The Scarlet Team was not around when the crowd found Governor Sun hiding in a storage closet in a barracks. They dragged him outside and stripped him naked.
By the time Wu and Cole fought their way through the packed humanity, it was too late for Sun. The crowd used their fingernails to rip the flesh from his bones, then they pulled his limbs from their sockets and wrenched them from his body. He screamed some, then succumbed. Even if Wu could have reached Sun’s person, it is doubtful that anyone could have stopped the mob.
The blood riot was captured by the television camera a few hundred feet overhead. Fortunately the human wave that swarmed over the base was fairly well-behaved and Wu’s armed men were able to prevent wholesale looting of the military stores.
By noon the crowd had thinned considerably, and by mid-afternoon Wu’s lieutenants began herding civilians off the base so they could see what was left.
Wu and Cole departed soon after Sun’s death. They had much to accomplish and very little time.
CHAPTER TWENTY
Jake and Callie Grafton went to bed in the consul general’s suite in the U.S. consulate while the rebels were fighting the PLA in Kowloon. After the television chopper brought them back to the consulate from the Barbary Coast, Jake merely nodded at the marines at the gate, who snapped him smart salutes, and walked through. He informed the consulate duty officer that he was expecting a call from Washington, which was an untruth of a low order of magnitude.
The duty officer was juggling telephones as he tried to coordinate the efforts of the staff, which was trying desperately to keep Washington informed of the progress of the battle in Kowloon as they learned of it. The duty officer muttered “Yessir” at Jake, who wandered off with Callie in hand. When the duty officer was out of sight, Jake made a beeline for Cole’s bedroom.
They were under the covers with glasses of champagne on the nightstand ten minutes after they locked the door.
“I have a serious question to ask and I want a serious answer,” Callie said.
Jake sipped champagne and wriggled his toes under the silk sheets. Silk sheets! God, how these billionaires lived! “Sure,” he said, to humor her.
“Okay, here goes: If you were asked, would you accept an appointment as an officer in the Free Chinese Navy?”
“Have you been mulling that for the last two days?”
“I just wondered. What’s your answer?”
“Hell, no. They might not make me an admiral. I’m not going to join anybody’s navy unless they make me an admiral.”
“What if they offer to make you an admiral?”
“I’d have to think about it.”
“Really?”
“No. I’m pulling your leg. Turn out the lights and let’s snuggle.”
“I’m too sore to make love,” she said.
“And I’m too tired. Turn out the lights, lover, and let’s pretend until we collapse.”
She reached and got the lights. “Do you mean it? If Wu Tai Kwong asks, you’ll say no?”
“He won’t ask, but if he does, I’ll say what an honor it is to be asked, blah blah blah, but unfortunately blah blah blah.”
“You’re absolutely sure?”
“You and I are hitting the road the first chance we get. We are going back to the land of Coke and hot dogs as fast as we can get there.”
“Level with me, Jake.”
“You’re really serious, aren’t you?”
“Yes.”
He thought about how he should say it. “If you hadn’t been kidnapped, I wouldn’t have had to kill those guys tonight. I’m not blaming you; I just don’t want to have to fight this fight. This is a Chinese civil war — it’s their problem. I’m willing to fight for my country and my family, and that’s it.
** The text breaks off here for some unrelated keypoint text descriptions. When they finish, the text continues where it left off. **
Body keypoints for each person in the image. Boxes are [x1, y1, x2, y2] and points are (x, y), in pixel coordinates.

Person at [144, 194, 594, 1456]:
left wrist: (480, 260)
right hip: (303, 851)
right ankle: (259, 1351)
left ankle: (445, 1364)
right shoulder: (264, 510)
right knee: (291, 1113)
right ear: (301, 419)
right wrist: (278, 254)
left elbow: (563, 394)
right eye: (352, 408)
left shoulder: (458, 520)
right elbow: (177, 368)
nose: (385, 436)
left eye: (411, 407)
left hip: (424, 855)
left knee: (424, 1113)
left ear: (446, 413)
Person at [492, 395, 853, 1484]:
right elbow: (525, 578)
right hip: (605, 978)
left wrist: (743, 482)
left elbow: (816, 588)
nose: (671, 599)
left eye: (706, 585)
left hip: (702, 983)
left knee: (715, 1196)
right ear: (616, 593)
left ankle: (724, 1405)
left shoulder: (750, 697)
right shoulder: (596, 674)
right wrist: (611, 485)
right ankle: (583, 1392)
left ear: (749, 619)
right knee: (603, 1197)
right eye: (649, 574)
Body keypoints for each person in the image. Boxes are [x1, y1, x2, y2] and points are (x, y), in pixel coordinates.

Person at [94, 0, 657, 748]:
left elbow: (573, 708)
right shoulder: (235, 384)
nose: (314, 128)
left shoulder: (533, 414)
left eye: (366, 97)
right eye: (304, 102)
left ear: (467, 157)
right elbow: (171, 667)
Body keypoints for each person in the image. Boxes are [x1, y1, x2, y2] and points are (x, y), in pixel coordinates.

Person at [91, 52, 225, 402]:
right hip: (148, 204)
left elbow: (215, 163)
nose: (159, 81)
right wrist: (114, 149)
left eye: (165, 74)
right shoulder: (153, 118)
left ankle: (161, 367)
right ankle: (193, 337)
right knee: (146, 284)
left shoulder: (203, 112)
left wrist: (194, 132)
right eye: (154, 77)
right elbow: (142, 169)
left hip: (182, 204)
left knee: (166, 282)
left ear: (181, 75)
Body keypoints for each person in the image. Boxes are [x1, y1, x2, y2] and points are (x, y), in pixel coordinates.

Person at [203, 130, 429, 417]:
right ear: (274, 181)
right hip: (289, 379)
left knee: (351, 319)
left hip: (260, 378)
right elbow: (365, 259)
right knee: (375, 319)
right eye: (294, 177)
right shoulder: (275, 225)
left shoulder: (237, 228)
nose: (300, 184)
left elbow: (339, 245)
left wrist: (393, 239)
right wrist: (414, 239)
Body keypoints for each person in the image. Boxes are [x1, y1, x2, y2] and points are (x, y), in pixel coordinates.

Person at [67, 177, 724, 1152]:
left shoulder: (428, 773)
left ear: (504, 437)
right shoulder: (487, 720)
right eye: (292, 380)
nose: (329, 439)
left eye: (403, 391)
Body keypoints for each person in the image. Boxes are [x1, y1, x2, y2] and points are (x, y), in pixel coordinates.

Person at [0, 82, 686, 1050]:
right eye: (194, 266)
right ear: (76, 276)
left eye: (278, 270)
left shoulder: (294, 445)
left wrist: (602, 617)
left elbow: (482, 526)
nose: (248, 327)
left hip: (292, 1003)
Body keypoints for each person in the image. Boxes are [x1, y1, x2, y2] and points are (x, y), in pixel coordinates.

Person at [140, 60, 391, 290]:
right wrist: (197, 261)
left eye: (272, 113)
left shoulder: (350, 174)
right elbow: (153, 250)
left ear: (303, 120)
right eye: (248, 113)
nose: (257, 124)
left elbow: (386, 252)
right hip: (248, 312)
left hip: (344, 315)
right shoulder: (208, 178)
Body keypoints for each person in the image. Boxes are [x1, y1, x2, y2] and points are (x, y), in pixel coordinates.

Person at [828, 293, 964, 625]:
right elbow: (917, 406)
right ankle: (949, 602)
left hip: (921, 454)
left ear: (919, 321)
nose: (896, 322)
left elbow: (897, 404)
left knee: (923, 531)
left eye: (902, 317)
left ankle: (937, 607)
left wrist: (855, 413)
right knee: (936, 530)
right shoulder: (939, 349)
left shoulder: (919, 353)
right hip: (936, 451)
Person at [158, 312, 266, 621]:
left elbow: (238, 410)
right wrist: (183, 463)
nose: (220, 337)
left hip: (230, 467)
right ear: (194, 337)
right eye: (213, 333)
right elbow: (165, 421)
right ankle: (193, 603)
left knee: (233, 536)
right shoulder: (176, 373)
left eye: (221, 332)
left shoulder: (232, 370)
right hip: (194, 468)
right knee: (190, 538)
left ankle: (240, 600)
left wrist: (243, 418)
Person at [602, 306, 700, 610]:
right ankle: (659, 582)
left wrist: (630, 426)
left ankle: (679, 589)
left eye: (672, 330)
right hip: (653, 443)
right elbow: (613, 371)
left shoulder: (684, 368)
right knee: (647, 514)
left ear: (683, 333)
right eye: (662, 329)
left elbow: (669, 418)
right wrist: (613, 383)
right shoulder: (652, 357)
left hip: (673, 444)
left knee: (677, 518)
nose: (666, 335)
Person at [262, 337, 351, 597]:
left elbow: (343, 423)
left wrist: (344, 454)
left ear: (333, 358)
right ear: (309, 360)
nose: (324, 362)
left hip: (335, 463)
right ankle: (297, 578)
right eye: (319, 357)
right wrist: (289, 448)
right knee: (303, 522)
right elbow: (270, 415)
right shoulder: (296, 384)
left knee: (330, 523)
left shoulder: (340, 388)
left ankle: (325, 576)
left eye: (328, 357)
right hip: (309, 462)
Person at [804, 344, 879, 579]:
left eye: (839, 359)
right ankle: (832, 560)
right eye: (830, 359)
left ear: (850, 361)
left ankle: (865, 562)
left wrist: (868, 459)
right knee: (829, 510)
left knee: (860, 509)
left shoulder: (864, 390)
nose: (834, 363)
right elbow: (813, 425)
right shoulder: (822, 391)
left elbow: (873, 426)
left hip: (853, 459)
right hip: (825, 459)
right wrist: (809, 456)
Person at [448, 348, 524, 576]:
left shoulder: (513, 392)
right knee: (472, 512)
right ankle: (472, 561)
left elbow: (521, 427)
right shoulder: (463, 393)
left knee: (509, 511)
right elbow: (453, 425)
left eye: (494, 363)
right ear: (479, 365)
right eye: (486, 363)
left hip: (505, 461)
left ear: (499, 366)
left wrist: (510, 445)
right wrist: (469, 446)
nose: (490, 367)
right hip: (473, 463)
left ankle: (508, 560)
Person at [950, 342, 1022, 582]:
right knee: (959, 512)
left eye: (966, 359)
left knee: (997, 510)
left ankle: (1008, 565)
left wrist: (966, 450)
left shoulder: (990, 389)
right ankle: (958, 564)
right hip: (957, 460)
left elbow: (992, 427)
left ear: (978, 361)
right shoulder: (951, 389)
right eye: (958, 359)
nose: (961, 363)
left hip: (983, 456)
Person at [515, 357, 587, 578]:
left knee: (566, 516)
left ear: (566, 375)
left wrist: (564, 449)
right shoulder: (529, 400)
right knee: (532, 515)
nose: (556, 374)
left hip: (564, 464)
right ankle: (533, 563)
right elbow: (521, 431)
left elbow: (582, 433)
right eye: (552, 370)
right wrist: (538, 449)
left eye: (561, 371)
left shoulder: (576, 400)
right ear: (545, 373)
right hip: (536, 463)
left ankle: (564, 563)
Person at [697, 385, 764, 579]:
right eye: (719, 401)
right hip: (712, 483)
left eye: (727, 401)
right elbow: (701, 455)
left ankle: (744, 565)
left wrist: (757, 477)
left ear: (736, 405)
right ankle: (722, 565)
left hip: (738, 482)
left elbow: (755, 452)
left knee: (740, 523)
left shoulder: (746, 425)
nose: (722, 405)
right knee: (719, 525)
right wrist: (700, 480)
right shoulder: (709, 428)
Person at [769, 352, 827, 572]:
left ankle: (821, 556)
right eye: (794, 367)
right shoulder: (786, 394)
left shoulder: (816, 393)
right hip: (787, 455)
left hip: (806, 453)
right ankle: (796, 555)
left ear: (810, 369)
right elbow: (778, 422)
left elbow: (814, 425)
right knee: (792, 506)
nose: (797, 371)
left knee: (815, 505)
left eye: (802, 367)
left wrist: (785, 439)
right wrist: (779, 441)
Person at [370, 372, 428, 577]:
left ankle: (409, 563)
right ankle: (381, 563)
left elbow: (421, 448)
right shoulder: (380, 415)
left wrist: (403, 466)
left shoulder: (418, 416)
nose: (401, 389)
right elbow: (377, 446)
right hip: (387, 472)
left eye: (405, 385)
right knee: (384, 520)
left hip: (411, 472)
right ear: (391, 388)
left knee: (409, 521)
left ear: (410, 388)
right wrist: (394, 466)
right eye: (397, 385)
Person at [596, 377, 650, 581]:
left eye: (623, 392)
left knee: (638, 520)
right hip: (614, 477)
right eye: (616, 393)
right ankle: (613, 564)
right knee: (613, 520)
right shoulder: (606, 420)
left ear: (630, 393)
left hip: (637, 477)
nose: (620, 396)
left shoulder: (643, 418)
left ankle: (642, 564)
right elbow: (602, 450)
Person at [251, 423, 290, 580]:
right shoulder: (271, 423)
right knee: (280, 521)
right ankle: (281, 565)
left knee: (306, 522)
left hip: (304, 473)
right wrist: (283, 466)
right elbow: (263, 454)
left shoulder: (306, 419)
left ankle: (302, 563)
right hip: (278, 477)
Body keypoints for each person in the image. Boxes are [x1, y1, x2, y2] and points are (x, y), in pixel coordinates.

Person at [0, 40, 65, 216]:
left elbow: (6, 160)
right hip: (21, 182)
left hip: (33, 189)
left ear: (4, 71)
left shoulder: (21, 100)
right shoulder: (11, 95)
Sure, those guys tonight got what they had coming, but I’m not God, don’t want His job. If we go home we’re out of it. Do you understand?”
“Yes.” She did understand, and she felt relieved.
“I was damned worried about you, Callie. Staring at the spectre of life without you was not pleasant. Maybe it’s posttraumatic shock — I don’t want you out of my sight, not for the foreseeable future.”